Les politiques actives sont, pour l'essentiel, un renforcement de l'accompagnement des chômeurs et de l'offre de formation. Le groupe écologiste est convaincu depuis longtemps de l'efficacité de ces dispositifs. Il a notamment proposé la mise en place d'un « guide de pilotage statistique (GPS) pour l'emploi » dans le cadre d'une proposition de résolution, adoptée le 2 avril 2015 par le Sénat. Cette résolution demande à l'État de mettre en place un outil statistique, national et local, pour justement identifier les raisons des postes non pourvus, afin de mieux guider les politiques publiques de l'emploi. Seulement, malgré le consensus politique, force est de constater que le Gouvernement n'a pas encore jugé opportun de le mettre en oeuvre.

A contrario, la commission envisage des mesures contraignantes visant à obliger les chômeurs, à accepter certains emplois sous peine de voir diminuer ou disparaitre leurs indemnités.
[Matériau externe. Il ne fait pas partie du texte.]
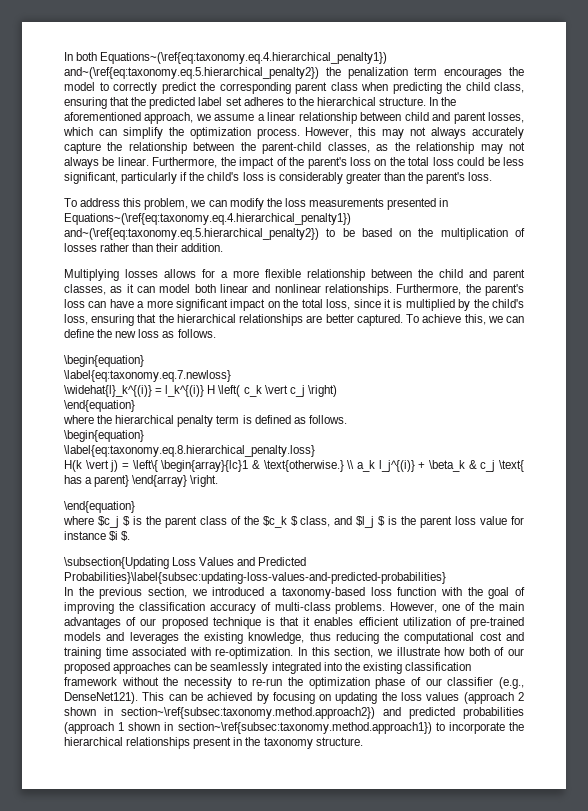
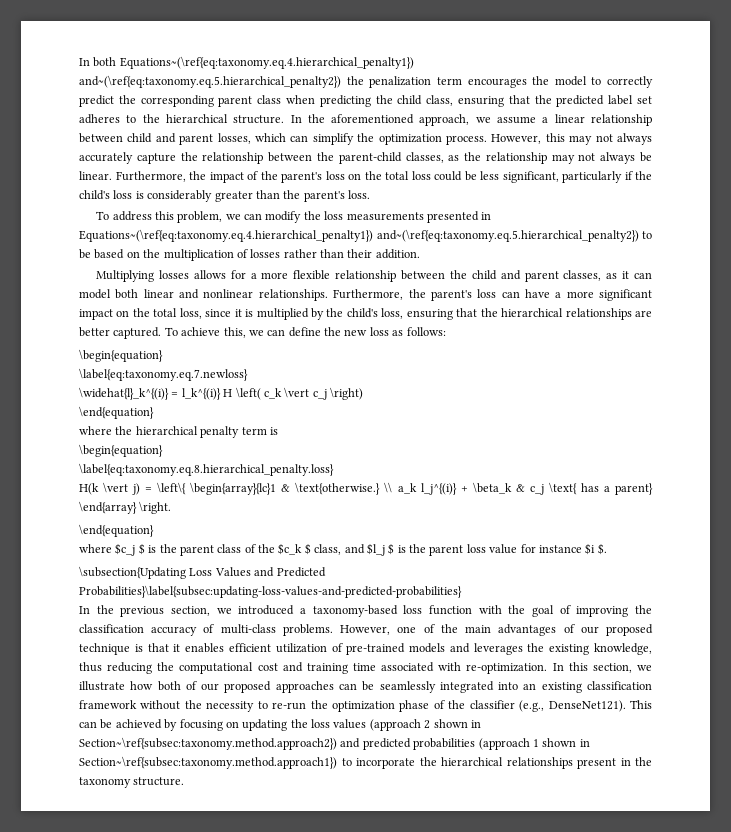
[177,329,216,338] follows. -> [406,327,446,336] follows:
[254,415,347,424] defined as follows. -> (278, 431) none
[344,662,360,671] the -> [523,683,537,690] an
[425,678,442,686] our -> [448,700,466,709] the
[120,707,375,719] section~\ref{subsec:taxonomy.method.approach2}) -> [79,737,337,750] Section~\ref{subsec:taxonomy.method.approach2})
[177,722,432,734] section~\ref{subsec:taxonomy.method.approach1}) -> [79,756,337,769] Section~\ref{subsec:taxonomy.method.approach1})

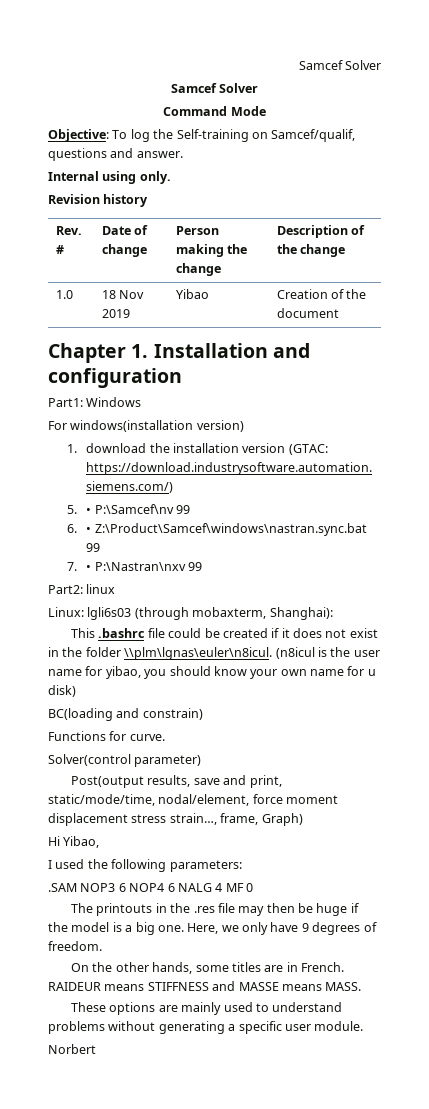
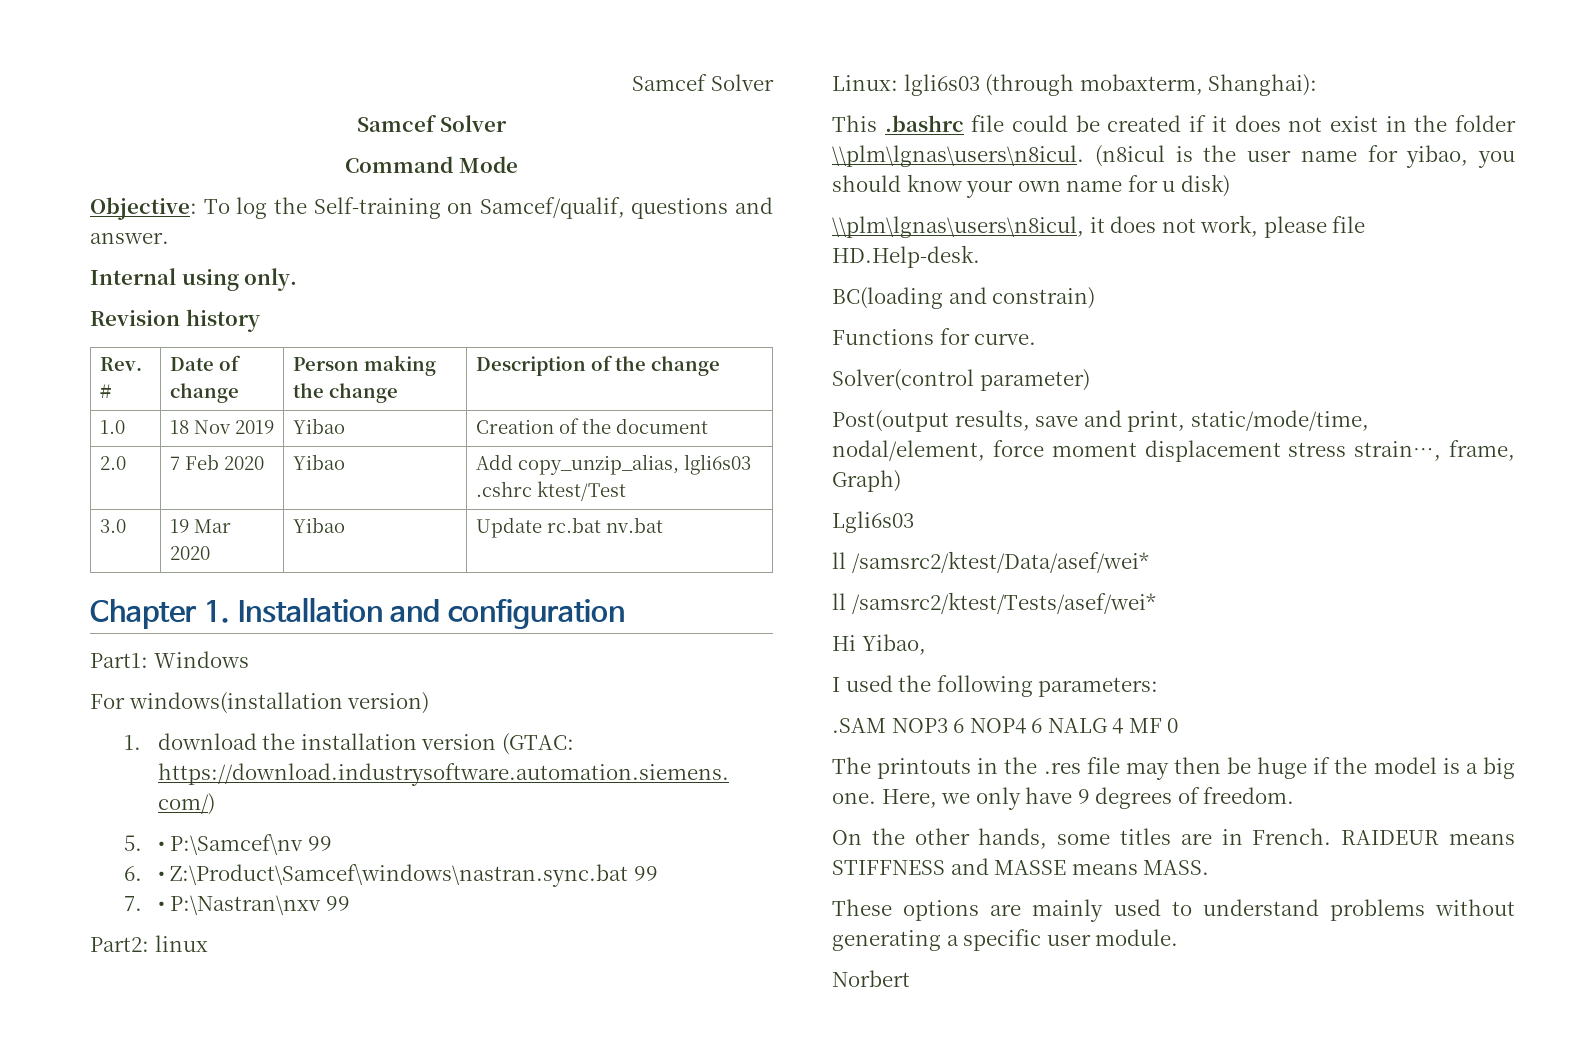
(339, 313) none -> [99,456,126,470] [169,454,264,470] [292,454,345,470] [475,454,751,475] [475,481,626,501] [99,519,126,533] [169,519,231,533] [169,546,210,560] [292,517,345,533] [475,517,663,538] // 2.0 | 7 Feb 2020 | Yibao | Add copy_unzip_alias, lgli6s03 .cshrc ktest/Test // 3.0 | 19 Mar 2020 | Yibao | Update rc.bat nv.bat
[124,647,273,660] \\plm\lgnas\euler\n8icul. -> [832,145,1084,167] \\plm\lgnas\users\n8icul.
(76, 691) none -> [832,215,1366,238] [832,245,980,268] // \\plm\lgnas\users\n8icul, it does not work, please file HD.Help-desk.
(303, 819) none -> [832,511,914,533] [832,551,1149,573] [832,592,1156,614] // Lgli6s03 // ll /samsrc2/ktest/Data/asef/wei* // ll /samsrc2/ktest/Tests/asef/wei*

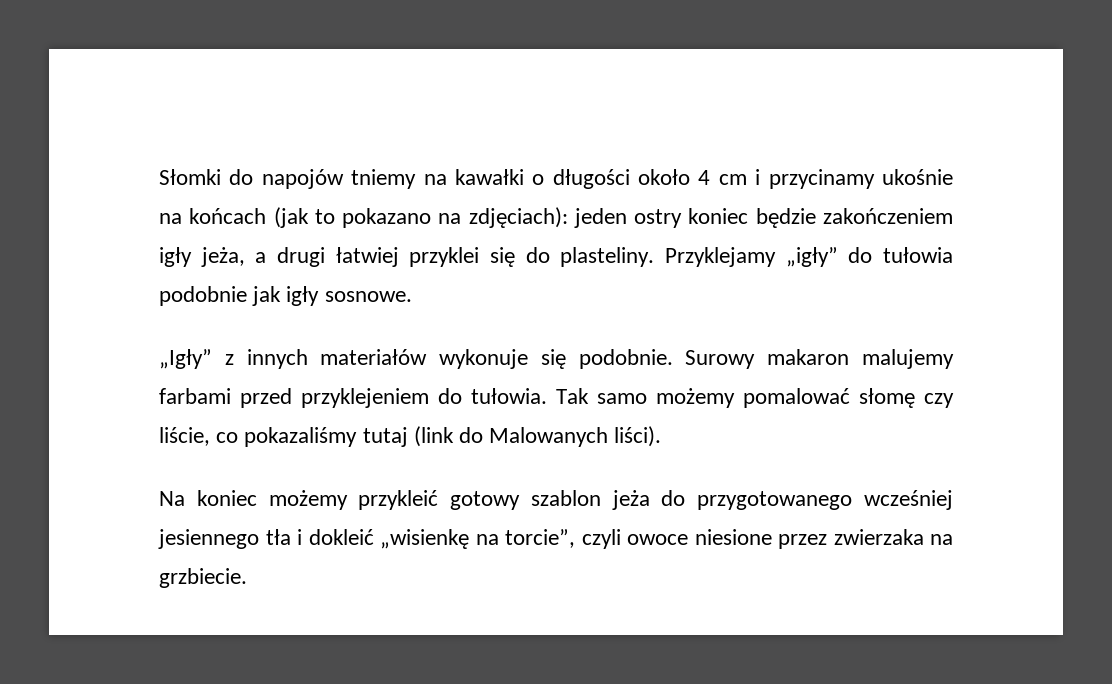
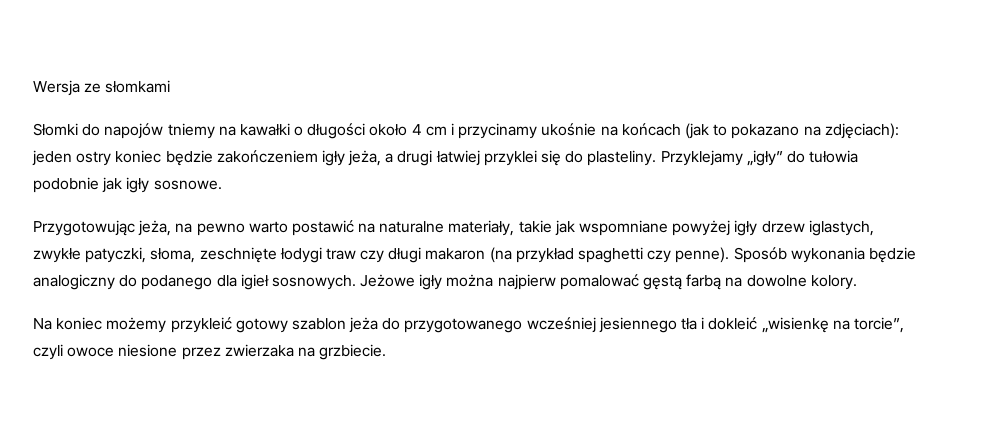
(159, 177) none -> [33,80,171,96] Wersja ze słomkami //
[159,349,954,369] [159,388,954,408] [159,426,662,447] „Igły” z innych materiałów wykonuje się podobnie. Surowy makaron malujemy farbami przed przyklejeniem do tułowia. Tak samo możemy pomalować słomę czy liście, co pokazaliśmy tutaj (link do Malowanych liści). -> [33,220,874,236] [33,247,916,263] [33,274,857,290] Przygotowując jeża, na pewno warto postawić na naturalne materiały, takie jak wspomniane powyżej igły drzew iglastych, zwykłe patyczki, słoma, zeschnięte łodygi traw czy długi makaron (na przykład spaghetti czy penne). Sposób wykonania będzie analogiczny do podanego dla igieł sosnowych. Jeżowe igły można najpierw pomalować gęstą farbą na dowolne kolory.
Le groupe écologiste s'oppose catégoriquement à la mise en oeuvre de telles mesures reposant sur l'idée absurde - démentie par toutes les enquêtes sociologiques - que la cause principale du chômage résiderait dans la volonté des chômeurs de ne pas travailler... En effet, non seulement leur efficacité pour résorber le chômage n'est en rien démontrée - comme en témoigne le présent rapport -, mais elles constituent de surcroît un important facteur de précarisation et de paupérisation des travailleurs. Par crainte de perdre ou de voir diminuer leurs indemnités, les demandeurs d'emploi pourraient accepter un emploi qui ne correspond pas à leur qualification, faiblement rémunéré et/ou qui contraindrait leur vie familiale. Sur ce dernier point, l'exemple allemand est significatif : les chômeurs, par crainte de perdre leurs allocations, peuvent être contraints de déménager à l'autre bout du pays.

Pour conclure nous soulignerons que sous l'impact de l'automatisation, de la robotisation, de « l'ubérisation », de la nouvelle économie du partage et de la connaissance, le travail connait sa mutation la plus profonde depuis l'apparition du fordisme au début du XXe siècle. De ce fait, le groupe écologiste ne s'oppose pas à la légitime réflexion sur la fluidité du marché du travail : la recherche d'un réel compromis entre l'employeur et ses salariés est nécessaire pour peu que la démocratie d'entreprise fonctionne correctement. Seulement, compte-tenu du contexte social, nous nous inquiétons de la mise en place d'une flexibilité qui rimerait avec contrainte et précarité. En effet, il convient d'avoir à l'esprit que le nombre et la qualité des emplois vacants ne dépendent ni des chômeurs, ni de leur volonté de travailler. Il est essentiel de rappeler cette évidence alors que la moitié des emplois existants disparaitra dans les 20 prochaines années et qu'ils ne seront pas tous remplacés, loin de là. Notre conviction est la suivante : si on veut prendre à bras le corps le problème du chômage, c'est vers le partage du travail et le partage des richesses via un revenu universel, qu'il faut s'orienter.